Auf der Gegenseite lief lange Zeit vieles furchtbar schief, aber am Ende funktionierten wenigstens die Automatismen: Der angeschlagene Oldie Goran Petrovic, zuvor kaum in Entscheidung getreten, machte im Schlussviertel sechs Punkte mit all seiner Cleverness. Und Freer, vorher vom kampfstarken Tobias Übbing lange aus dem Spiel genommen, tat das was von einem Profi verlangt wird: Er nahm und traf den entscheidenden Wurf.

Dass er das noch durfte, lag auch daran, dass die Schiedsrichter einen Ellbogenschlag des Zwei-Meter-Mannes gegen den Jugendnationalspieler Manuel Feuerpfeil (noch so ein 16-Jähriger) schlichtweg übersahen. Kurz danach gab es für einen fiesen Schubser von Christian Imberi in den Rücken des spindeldürren Ngom nicht das fällige unsportliche Foul. Aber das war eine der wenigen Szenen, in der einer der drei Ex-Herzogenauracher im Piranhas-Team überhaupt auffiel. Auch Toni Donhauser und Julian Patton bekamen nur kurze Einsatzzeiten, in denen sie keine Akzente setzten.

Am Ende reichte es trotz des „grottenschlechten Spiels“ (Jenko) doch irgendwie für den Favoriten, der jedoch dringend die Lehren aus diesem lange Zeit fast überheblichen Auftritt muss, um eine gute Rolle in der Liga spielen zu können.
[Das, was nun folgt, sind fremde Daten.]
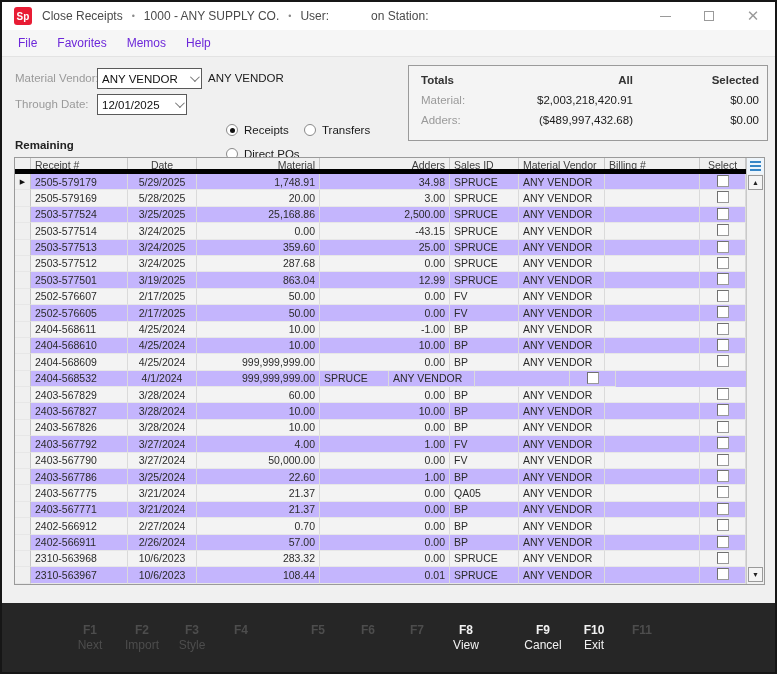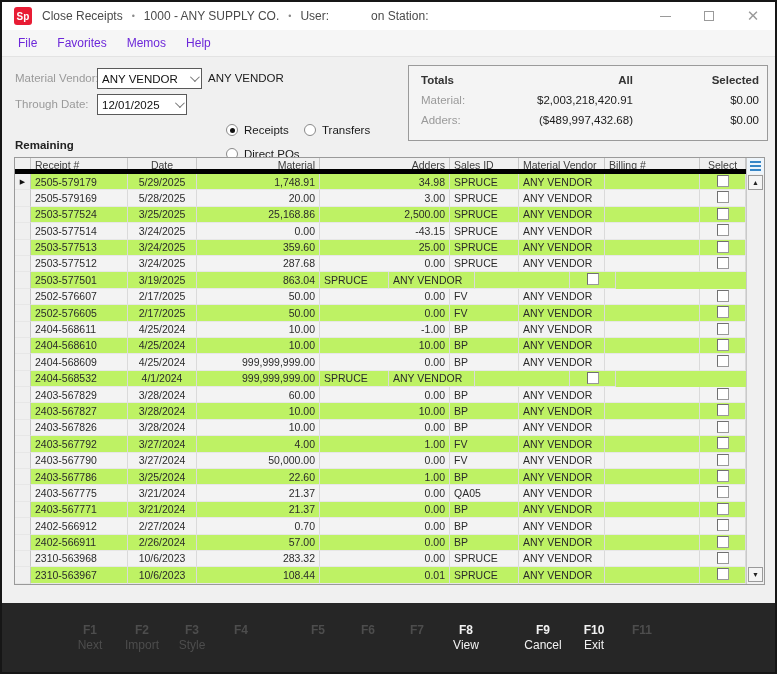--- a/index.html
+++ b/index.html
@@ -52,21 +52,21 @@
   .tg-val { color:#1a1a1a; text-align:right; }
 
   .section-label { position:absolute; left:13px; top:137px; font-size:11.5px; font-weight:bold; color:#222; }
 
   
   .grid { position:absolute; left:12px; top:155px; width:751px; height:428px;
           border:1px solid #9a9a9a; background:#fff; overflow:hidden; }
   .ghead { display:flex; height:16px; background:#f0f0f0; border-bottom:5px solid #000000; }
   .hc { font-size:10.5px; color:#3d3d3d; border-right:1px solid #c6c6c6; padding:1px 4px 0 4px;
         white-space:nowrap; overflow:hidden; }
-  .grow { display:flex; height:16.4px; background:#bef264; }
+  .grow { display:flex; height:16.4px; background:#c4b5fd; }
   .grow.alt { background:#f3f3f3; }
   .c { font-size:10.5px; color:#2b2b2b; border-right:1px solid #dadada; border-bottom:1px solid #e7e7e7;
        padding:1.5px 4px 0 4px; white-space:nowrap; overflow:hidden; }
   .w-sel { width:16px; } .w-receipt { width:97px; } .w-date { width:69px; }
   .w-material { width:123px; } .w-adders { width:130px; } .w-sales { width:69px; }
   .w-vendor { width:86px; } .w-billing { width:95px; } .w-select { width:46px; }
   .selcol { background:#f0f0f0; border-right:1px solid #c6c6c6; color:#111;
             font-size:7px; text-align:center; padding-top:4px; }
   .num { text-align:right; }
   .ctr { text-align:center; }
@@ -271,20 +271,21 @@
     <div class="c w-billing"></div>
     <div class="c w-select cell-select">
       <span class="cb"></span>
     </div>
   </div>
         <div class="grow">
     <div class="c w-sel selcol"></div>
     <div class="c w-receipt">2503-577501</div>
     <div class="c w-date ctr">3/19/2025</div>
     <div class="c w-material num">863.04</div>
+    <div class="c w-adders num">12.99</div>
     <div class="c w-sales">SPRUCE</div>
     <div class="c w-vendor">ANY VENDOR</div>
     <div class="c w-billing"></div>
     <div class="c w-select cell-select">
       <span class="cb"></span>
     </div>
   </div>
         <div class="grow alt">
     <div class="c w-sel selcol"></div>
     <div class="c w-receipt">2502-576607</div>

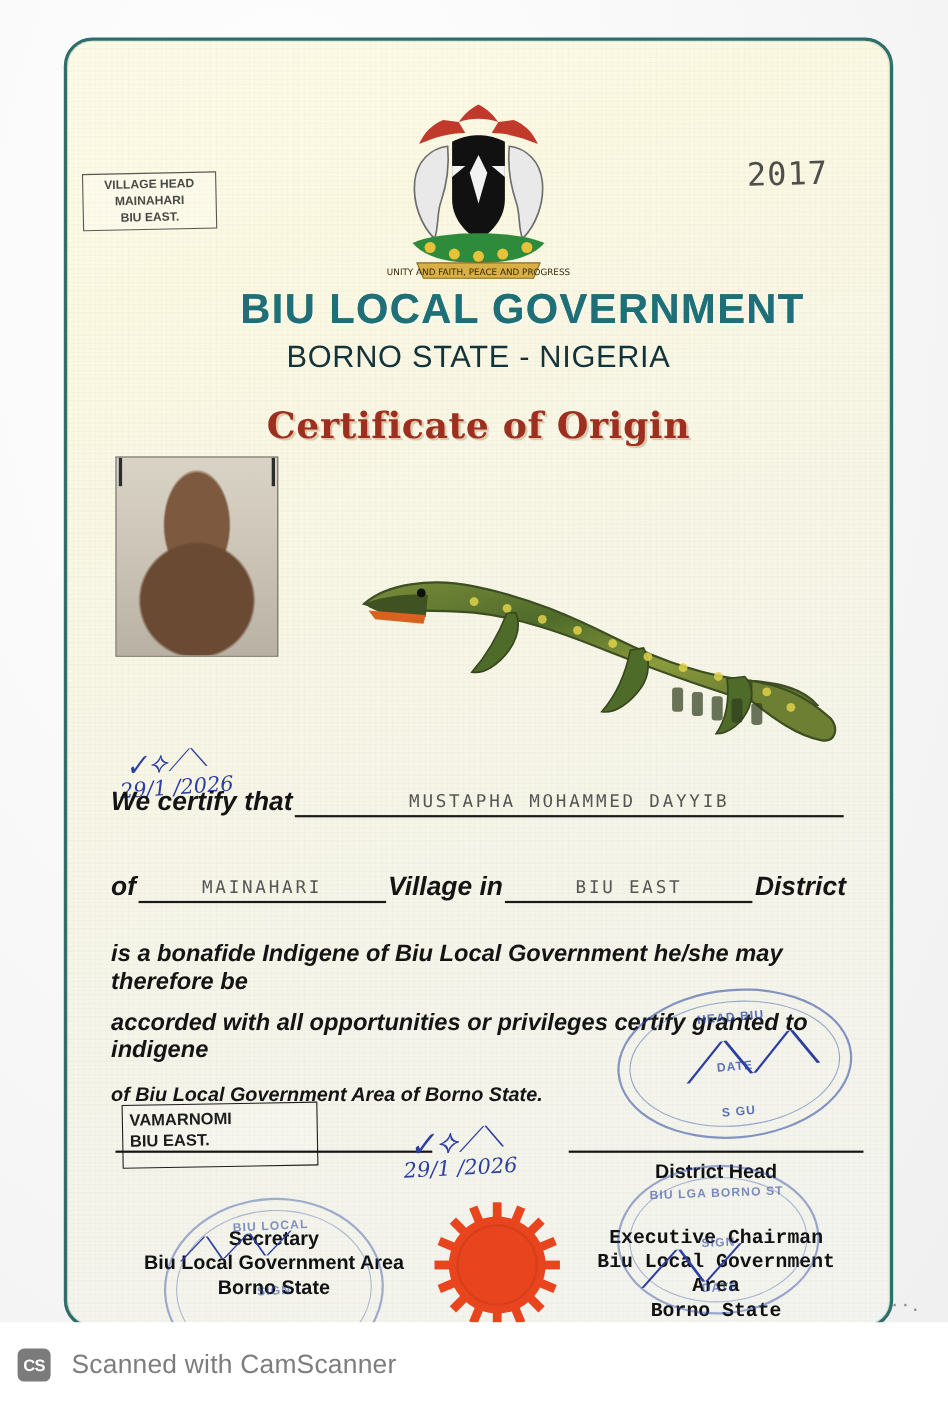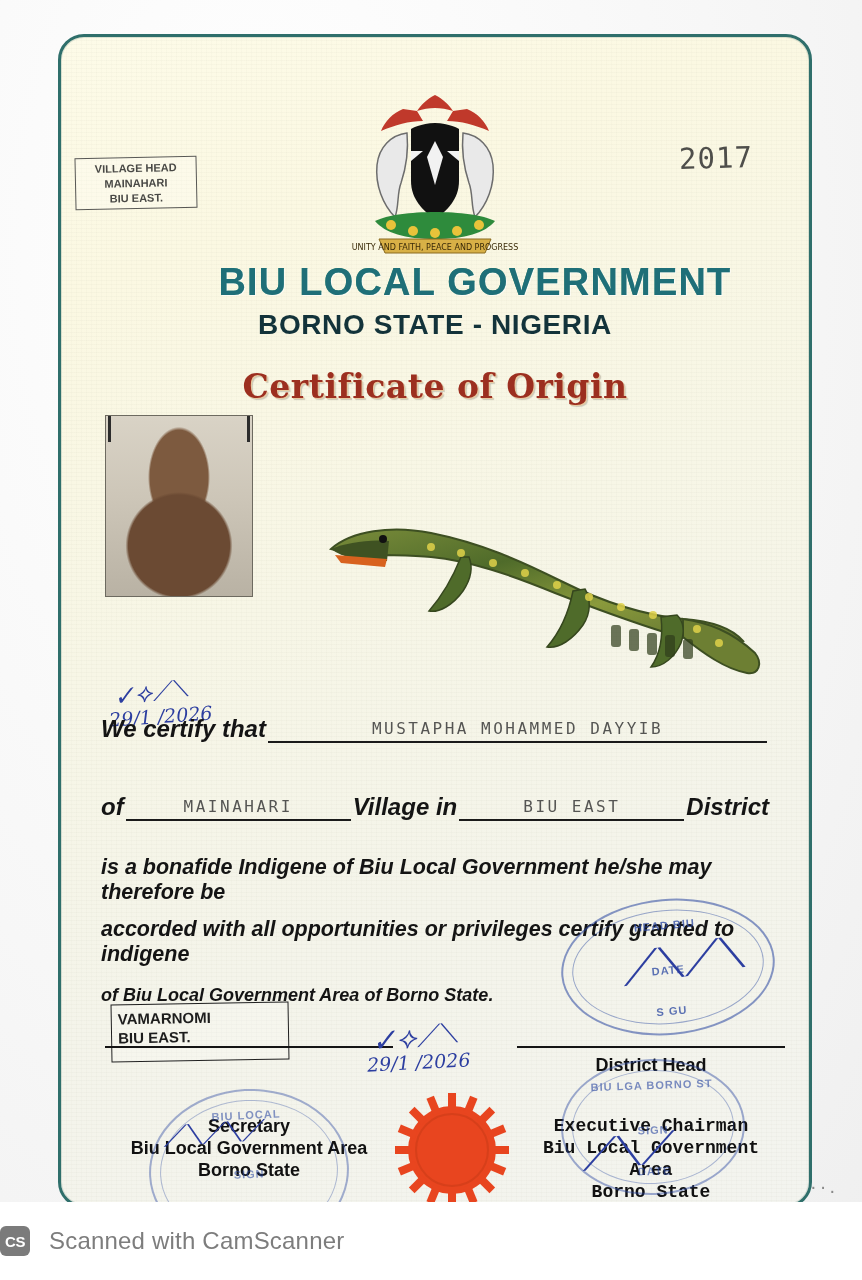--- a/index.html
+++ b/index.html
@@ -82,21 +82,21 @@
     background: linear-gradient(90deg, #1f7f8c 0%, #2b8e6f 28%, #2f7f4f 55%, #1e7c8e 100%);
     -webkit-background-clip: text;
     background-clip: text;
     color: #1f6f78;
     text-shadow: 1px 1px 0 rgba(255,255,255,.6);
     padding-left: 40px;
   }
   #state-title {
     top: 272px;
     font-size: 28px;
-    font-weight: bold;
+    font-weight: normal;
     letter-spacing: .6px;
     color: #13333a;
   }
   #cert-title {
     top: 330px;
     font-family: "DejaVu Serif", serif;
     font-weight: bold;
     font-size: 33px;
     color: #9c2f20;
     letter-spacing: .5px;
@@ -307,21 +307,21 @@
   
   #camscanner-bar {
     position: absolute;
     left: 0;
     bottom: 0;
     width: 862px;
     height: 78px;
     background: #ffffff;
     display: flex;
     align-items: center;
-    padding-left: 0;
+    padding-left: 16px;
     box-sizing: border-box;
   }
   #cs-badge {
     width: 30px; height: 30px;
     border-radius: 6px;
     background: #7b7b7b;
     color: #fff;
     font-size: 15px;
     font-weight: bold;
     display: flex;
Die Longhorns hingegen sollten das Positive aus dieser Partie mitnehmen: Über eine gute Defensive und Teamplay im Angriff kann man sich zu einer konkurrenzfähigen Mannschaft werden. Zwei Punkte am Samstag hätten dem Selbstbewusstsein gut getan – und wären auch verdient gewesen.

Longhorns: Koulibaly 6/2 Dreier, Hüttel, Feuerpfeil 3, Nakic 10/2, Kaiser 5, Handt 10, Meredith 15, Gahlert, Ngom 6, Übbing 6 (Buniatian, Schlindwein nicht eingesetzt).

Piranhas: Roll 6, Freer 18/3, Kurpiela 3, Petrovic 8, Imberi 4, Hertlein 3, Turan 7/1, Pospiech 4,Patton 2, Nzeocha 7, Donhauser.